Breeders screen germplasm with molecular markers to
identify and select individuals that have desirable alleles. In the SunGrains
collaborative breeding group in the southern United States, genotyping-by-sequencing
(GBS) is conducted annually in the F5:7 generation to identify
single nucleotide polymorphisms (SNPs) for use in genomic selection. Subsequently, a reduced number of F5:9
generation lines are screened with markers for 60 QTL via Kompetitive allele
specific PCR (KASP). The objective of
this research was to investigate if major effect QTL can be accurately called
in F5:7 generation breeding lines by using the SNPs derived by GBS. In
2020 and 2021, 2376 and 3423 SunGrains lines submitted for GBS were genotyped
via KASP for the Fusarium head blight QTL: Fhb1 from ‘Sumai 3’,
Qfhb.vt-1B from ‘Jamestown’, and Qfhb.nc-1A and Qfhb.nc-4A
from ‘NC-Neuse’. In parallel, data was compiled from the 2011-2020 Southern
Uniform Winter Wheat Scab Nursery (UFHBN), which had been screened for the same
QTL via KASP, sequenced via GBS, and phenotyped for: severity (SEV), percent Fusarium
damaged kernels (FDK), deoxynivalenol content (DON), plant height, and heading
date. Three machine learning models were evaluated: random forest, k-nearest
neighbors, and gradient boosting machine. The SunGrains data was randomly partitioned
into training-testing splits. The QTL call and 100 most correlated GBS SNPs on
the chromosome containing the QTL were used for training and k-fold cross
validation tuning for each model.

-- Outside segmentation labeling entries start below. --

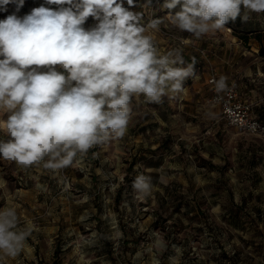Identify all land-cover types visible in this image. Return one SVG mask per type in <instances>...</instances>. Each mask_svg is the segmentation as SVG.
<instances>
[{
	"label": "rangeland",
	"instance_id": "1",
	"mask_svg": "<svg viewBox=\"0 0 264 264\" xmlns=\"http://www.w3.org/2000/svg\"><path fill=\"white\" fill-rule=\"evenodd\" d=\"M145 2L136 0L133 10L145 23L163 19L152 33L161 54L181 49L195 75L159 104L133 97L125 136L69 167L0 160V209L15 207L21 227L32 228L5 264H264V135L236 127L211 102L209 81L236 82L241 101L264 121V13L244 20L242 6L223 30L196 39L171 24L179 5L169 10L152 0L140 8ZM24 3L28 13L59 7ZM12 11V3L0 8V20ZM97 23L90 16L83 27ZM7 116L0 110V120ZM141 174L151 180L146 196L134 188ZM161 174L173 181H154Z\"/></svg>",
	"mask_w": 264,
	"mask_h": 264
},
{
	"label": "clouds",
	"instance_id": "2",
	"mask_svg": "<svg viewBox=\"0 0 264 264\" xmlns=\"http://www.w3.org/2000/svg\"><path fill=\"white\" fill-rule=\"evenodd\" d=\"M24 0H0V8ZM146 0L139 7H149ZM19 17L0 20V160L24 169L42 165L69 167L96 145L125 136L132 119L133 97L159 104L180 94L195 63L185 64L182 50L161 54L152 33L162 18L144 22L136 0H45ZM127 4V7L125 6ZM67 5V6H65ZM180 10L171 24L196 39L221 31L246 13H264V0H165L163 8ZM98 23L83 25L89 17ZM46 69V70H42ZM217 93L228 90L227 78L214 81ZM134 188L151 190L141 174ZM32 228L21 227L17 209H0V264L25 248Z\"/></svg>",
	"mask_w": 264,
	"mask_h": 264
},
{
	"label": "built area",
	"instance_id": "3",
	"mask_svg": "<svg viewBox=\"0 0 264 264\" xmlns=\"http://www.w3.org/2000/svg\"><path fill=\"white\" fill-rule=\"evenodd\" d=\"M12 8V14H16L19 17H23L29 12V7L25 3L19 9H17L15 3H12ZM215 80H217L215 76L209 79L210 85L213 89L211 102L215 106L220 107L223 114L231 118L236 127L251 134L264 135V122L259 118L252 116L250 104L241 101L239 98L237 83H230L227 91L217 93L215 91Z\"/></svg>",
	"mask_w": 264,
	"mask_h": 264
},
{
	"label": "crops",
	"instance_id": "4",
	"mask_svg": "<svg viewBox=\"0 0 264 264\" xmlns=\"http://www.w3.org/2000/svg\"><path fill=\"white\" fill-rule=\"evenodd\" d=\"M163 174H161V177L159 178V179H157V177L156 178H154V181H170V180H172V179H169V178H166V177H163L162 176ZM157 176V175H156ZM173 181V180H172ZM186 181V180H185Z\"/></svg>",
	"mask_w": 264,
	"mask_h": 264
},
{
	"label": "trees",
	"instance_id": "5",
	"mask_svg": "<svg viewBox=\"0 0 264 264\" xmlns=\"http://www.w3.org/2000/svg\"><path fill=\"white\" fill-rule=\"evenodd\" d=\"M262 121V120H261ZM262 122H264V121H262Z\"/></svg>",
	"mask_w": 264,
	"mask_h": 264
}]
</instances>
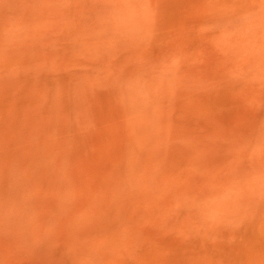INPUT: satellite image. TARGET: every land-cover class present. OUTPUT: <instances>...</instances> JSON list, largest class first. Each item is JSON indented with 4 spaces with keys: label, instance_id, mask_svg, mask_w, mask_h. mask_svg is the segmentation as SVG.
<instances>
[{
    "label": "rangeland",
    "instance_id": "rangeland-1",
    "mask_svg": "<svg viewBox=\"0 0 264 264\" xmlns=\"http://www.w3.org/2000/svg\"><path fill=\"white\" fill-rule=\"evenodd\" d=\"M0 264H264V0H0Z\"/></svg>",
    "mask_w": 264,
    "mask_h": 264
}]
</instances>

The cross-validated machine learning models
were used to predict QTL calls in the testing partition of the SunGrains lines
and the UFHBN. Phenotypic data and observed QTL calls were compared to
predictive QTL calls in the UFHBN. Random subsetting of training and testing partitions
in the SunGrains material, prediction of QTL calls in the SunGrains testing partitions
and UFHBN, and estimation of QTL call effects were repeated 20 times and
results were averaged. The average predictive accuracies for Fhb1 calls
in the 2020 SunGrains testing partitions ranged from 97.2 - 98.9%. The observed
Fhb1 call estimated effects for SEV, FDK, DON, plant height, and heading
date in the UFHBN were not significantly different from any of the predicted Fhb1
call effects. Similar results were observed in the 2021 SunGrains and UFHBN
populations. This indicates that machine learning may be utilized in breeding
programs to accurately estimate QTL calls in earlier generation germplasm via a
GBS and KASP genotyped training population.